A UK foreign minister will travel to Iran on Sunday for talks to urge de-escalation after the US came to the brink of conflict with the Islamic republic over its shooting down of a navy drone.
Andrew Murrison, UK minister for the Middle East, will engage in “frank and constructive” talks with Iran at a time of “increased regional tensions”.
He will also raise concerns about Iranian threats to cease complying with the 2015 nuclear deal, from which the US has withdrawn but to which the UK, along with other world powers, remains committed.
At the eleventh hour, Donald Trump called off planned strikes on three targets that had been planned in response to the downing down a surveillance drone in the Gulf of Oman. Iran said the drone had been spying over its airspace; the US said it was shot down over international waters.
The president, who said he was not looking for war, on Friday explained his decision by citing an assessment that the likely death toll would have been around 150, arguing that this would have been a disproportionate response to the drone’s destruction.
Iran’s foreign ministry responded on Saturday by saying it would not allow any violation of its territorial integrity, pledging to “firmly confront any aggression of threat by America”, according to the semi-official Tasnim news agency.

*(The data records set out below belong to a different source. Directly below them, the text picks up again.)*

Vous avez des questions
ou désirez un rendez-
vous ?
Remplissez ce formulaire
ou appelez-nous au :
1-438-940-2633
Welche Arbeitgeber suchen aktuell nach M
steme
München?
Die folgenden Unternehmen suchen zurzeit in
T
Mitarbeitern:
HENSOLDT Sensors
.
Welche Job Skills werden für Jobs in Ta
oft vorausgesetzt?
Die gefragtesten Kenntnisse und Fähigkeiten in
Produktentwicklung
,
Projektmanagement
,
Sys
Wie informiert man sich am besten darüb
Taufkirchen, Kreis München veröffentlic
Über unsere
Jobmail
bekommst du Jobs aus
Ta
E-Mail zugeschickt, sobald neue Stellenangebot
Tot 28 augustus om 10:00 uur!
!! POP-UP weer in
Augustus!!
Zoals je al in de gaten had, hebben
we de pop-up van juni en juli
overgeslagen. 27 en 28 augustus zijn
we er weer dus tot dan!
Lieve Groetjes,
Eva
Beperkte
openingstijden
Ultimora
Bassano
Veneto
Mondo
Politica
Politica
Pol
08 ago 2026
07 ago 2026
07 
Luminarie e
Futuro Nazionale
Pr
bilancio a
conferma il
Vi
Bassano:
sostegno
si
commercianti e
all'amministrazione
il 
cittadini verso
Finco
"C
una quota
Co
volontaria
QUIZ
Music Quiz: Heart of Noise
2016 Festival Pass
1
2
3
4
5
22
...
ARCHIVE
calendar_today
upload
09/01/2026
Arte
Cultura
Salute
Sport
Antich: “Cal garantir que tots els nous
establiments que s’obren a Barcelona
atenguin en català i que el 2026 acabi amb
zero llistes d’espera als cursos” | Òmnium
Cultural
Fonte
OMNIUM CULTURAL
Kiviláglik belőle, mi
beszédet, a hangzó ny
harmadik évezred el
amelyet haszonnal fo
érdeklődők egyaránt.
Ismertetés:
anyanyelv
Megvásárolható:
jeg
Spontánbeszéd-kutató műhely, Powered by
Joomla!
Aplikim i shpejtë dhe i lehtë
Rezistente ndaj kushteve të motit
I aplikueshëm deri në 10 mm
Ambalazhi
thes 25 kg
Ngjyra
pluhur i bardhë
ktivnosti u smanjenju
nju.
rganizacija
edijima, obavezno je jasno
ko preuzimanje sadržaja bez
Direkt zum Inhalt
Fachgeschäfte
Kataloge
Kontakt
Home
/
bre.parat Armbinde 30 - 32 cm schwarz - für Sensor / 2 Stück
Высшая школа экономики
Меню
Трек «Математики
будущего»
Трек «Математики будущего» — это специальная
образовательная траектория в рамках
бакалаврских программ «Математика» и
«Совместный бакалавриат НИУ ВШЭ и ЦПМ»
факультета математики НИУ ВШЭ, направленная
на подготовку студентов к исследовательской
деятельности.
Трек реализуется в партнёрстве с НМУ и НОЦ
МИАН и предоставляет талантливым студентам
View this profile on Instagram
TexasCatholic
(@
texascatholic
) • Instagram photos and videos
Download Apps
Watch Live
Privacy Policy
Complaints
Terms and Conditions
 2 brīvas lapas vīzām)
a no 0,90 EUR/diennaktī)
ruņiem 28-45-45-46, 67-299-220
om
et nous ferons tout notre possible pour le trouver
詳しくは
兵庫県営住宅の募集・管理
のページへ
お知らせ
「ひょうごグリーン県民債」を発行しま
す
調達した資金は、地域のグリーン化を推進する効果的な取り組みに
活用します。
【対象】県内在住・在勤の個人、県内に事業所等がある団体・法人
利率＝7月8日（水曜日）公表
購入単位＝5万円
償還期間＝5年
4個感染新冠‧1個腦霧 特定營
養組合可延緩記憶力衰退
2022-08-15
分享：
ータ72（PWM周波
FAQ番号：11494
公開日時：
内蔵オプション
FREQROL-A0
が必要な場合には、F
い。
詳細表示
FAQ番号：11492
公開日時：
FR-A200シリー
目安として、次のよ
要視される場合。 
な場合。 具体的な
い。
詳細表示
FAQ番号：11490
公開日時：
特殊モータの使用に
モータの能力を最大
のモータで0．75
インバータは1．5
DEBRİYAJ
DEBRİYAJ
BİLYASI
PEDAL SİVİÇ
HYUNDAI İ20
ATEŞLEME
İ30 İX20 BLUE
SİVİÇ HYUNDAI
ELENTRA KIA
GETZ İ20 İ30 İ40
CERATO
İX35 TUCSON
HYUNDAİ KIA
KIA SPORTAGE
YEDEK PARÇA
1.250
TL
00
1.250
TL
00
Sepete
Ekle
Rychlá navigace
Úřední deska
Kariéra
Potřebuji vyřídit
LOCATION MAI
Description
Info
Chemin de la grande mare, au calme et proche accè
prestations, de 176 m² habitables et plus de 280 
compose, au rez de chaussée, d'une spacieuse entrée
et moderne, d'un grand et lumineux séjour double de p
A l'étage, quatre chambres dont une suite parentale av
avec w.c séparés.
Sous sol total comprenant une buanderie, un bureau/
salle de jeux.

The prospect of US military action against Iran has raised fears of a sharp response from the Islamic republic and its proxies in Iraq, Lebanon and Yemen, potentially embroiling Israel and the Gulf states in a devastating regional war.
Saudi Arabia and close ally the United Arab Emirates have welcomed an elevated US military presence in the Gulf and tighter US sanctions on Iranian exports as Riyadh and Abu Dhabi seek to constrain Tehran’s influence across the Arab world.
The drone incident followed attacks on two oil tankers in the Gulf of Oman on June 13, which the US and Saudi Arabia blamed on Iran. Tehran has denied responsibility.
On the other side of the Arabian Peninsula, the Yemeni Houthi militia has escalated the frequency of drone and missile attacks against Saudi infrastructure, including a desalination plant, airport and oil pipeline.
In 2015, Saudi Arabia led a military intervention in Yemen in 2015 aiming to restore the government ousted by the Iran-allied Houthis. The war, now deadlocked, has left more than 90,000 dead in the impoverished Arab state.
The intensification of military activity in the Gulf, including Iran’s use of surface-to-air missiles against US drones, prompted the US Federal Aviation Authority to bar US-airlines from flying in Iranian-controlled airspace in the Strait of Hormuz and Gulf of Oman.
Abu Dhabi’s Etihad on Saturday followed other UAE-based airlines in suspending operations through this corridor.
Etihad said the use of alternative flight paths on a number or routes would cause delays from Abu Dhabi owing to increased congestion and longer journey times.
Dubai’s Emirates airline on Friday said it was rerouting flights away from areas of possible conflict, which has “minimally affected” timings of some flights.
Flydubai, Dubai’s low-cost carrier, also said it had adjusted some flight paths as a precautionary measure.